Lebih lanjut, albert menjelaskan bahwa praktik pemisahan perkara (splitsing) oleh jaksa penuntut umum untuk beberapa pelaku ini dikarenakan minimnya saksi dalam perkara tersebut. Praktik splitsing ini dianggap sebagai pakar hukum sebagai pelanggaran hak asasi manusia.
Menurut Albert, alasannya karena praktik splitsing tersebut telah membenturkan asas-asas hukum pidana yang berlaku universal, yaitu di satu sisi memberikan hak ingkar bagi terdakwa, namun di sisi lainnya memberikan pidana bagi pelaku lain (dalam suatu perbuatan yang sama), yang karena pemisahan perkara (splitsing) tersebut ditetapkan menjadi saksi yang dapat untuk memberikan keterangan palsu di bawah sumpah, sehingga praktik splitsing tersebut dinilai bertentangan dengan asas non self incrimination.
Pengertian justice collaborator
Istilah justice collabolator dalam literatur hukum Indonesia dapat ditemukan dalam SEMA Nomor 4 Tahun 2011, yang penyusunannya terinspirasi dari pasal 37 Konvensi PBB anti Korupsi. Dalam praktiknya, SEMA seringkali dibuat untuk mengisi kekosongan hukum yang diakomodir oleh peraturan perundang – undangan yang ada.

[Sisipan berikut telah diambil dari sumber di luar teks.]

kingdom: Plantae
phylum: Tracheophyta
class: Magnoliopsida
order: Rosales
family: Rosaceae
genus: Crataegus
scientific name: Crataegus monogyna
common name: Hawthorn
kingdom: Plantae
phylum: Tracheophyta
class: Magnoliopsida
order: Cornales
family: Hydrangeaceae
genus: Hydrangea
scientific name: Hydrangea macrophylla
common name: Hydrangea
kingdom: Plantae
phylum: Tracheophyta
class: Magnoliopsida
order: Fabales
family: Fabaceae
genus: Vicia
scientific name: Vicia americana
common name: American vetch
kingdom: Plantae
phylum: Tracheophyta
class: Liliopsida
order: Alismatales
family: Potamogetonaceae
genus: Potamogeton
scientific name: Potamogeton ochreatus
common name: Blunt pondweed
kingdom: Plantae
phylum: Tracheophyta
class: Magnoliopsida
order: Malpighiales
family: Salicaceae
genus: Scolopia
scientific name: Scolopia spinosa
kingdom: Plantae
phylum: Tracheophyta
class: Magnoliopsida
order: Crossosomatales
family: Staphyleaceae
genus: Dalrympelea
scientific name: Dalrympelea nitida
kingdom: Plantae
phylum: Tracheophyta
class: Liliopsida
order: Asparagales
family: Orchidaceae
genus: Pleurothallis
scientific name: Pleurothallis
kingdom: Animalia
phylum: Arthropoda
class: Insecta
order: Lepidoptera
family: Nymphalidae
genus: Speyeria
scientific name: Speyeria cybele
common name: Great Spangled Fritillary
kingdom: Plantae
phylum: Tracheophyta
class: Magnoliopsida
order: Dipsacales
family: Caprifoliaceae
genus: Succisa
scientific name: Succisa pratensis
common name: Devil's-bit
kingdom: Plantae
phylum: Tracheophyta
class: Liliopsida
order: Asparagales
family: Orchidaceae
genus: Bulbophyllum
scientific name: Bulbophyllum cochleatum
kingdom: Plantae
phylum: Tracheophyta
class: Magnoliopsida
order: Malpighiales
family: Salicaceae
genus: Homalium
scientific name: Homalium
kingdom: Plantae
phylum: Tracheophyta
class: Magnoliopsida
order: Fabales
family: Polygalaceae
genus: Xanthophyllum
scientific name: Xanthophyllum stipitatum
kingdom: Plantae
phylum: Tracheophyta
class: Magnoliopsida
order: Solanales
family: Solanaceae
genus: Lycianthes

Dalam angka 9 SEMA No.4 Tahun 2011 disebutkan bahwa pedoman untuk menentukan seseorang sebagai saksi justice collaborator adalah yang bersangkutan merupakan salah satu pelaku tindak pidana tertentu yang dimaksud dalam SEMA No.4 Tahun 2011 yaitu tindak pidana korupsi, terorisme, tindak pidana narkotika, tindak pidana pencucian uang, perdagangan orang dan tindak pidana lainnya yang terorganisir dan menimbulkan ancaman terhadap stabilitas dan keamanan masyarakat.
Adapun syarat – syarat lain agar seorang pelaku tindak pidana tertentu dapat ditemukan sebagai justice collaborator adalah:
1. Mengakui kejahatan yang dilakukannya;
2. Bukan pelaku utama dalam kejahatan tersebut;
3. Memberikan keterangan saksi dalam proses peradilan
Perbedaan saksi mahkota dengan justice collaborator
Bahwa, saksi mahkota muncul sebagai akibat dari pemisahan perkara (splitsing) yang dilakukan oleh penuntut umum terhadap beberapa pelaku yang diduga terlibat dalam tindak pidana, sehingga salah satu pelaku dapat memberikan kesakasian terhadap pelaku lainnya dalam perkara yang berbeda (begitu pula sebaliknya).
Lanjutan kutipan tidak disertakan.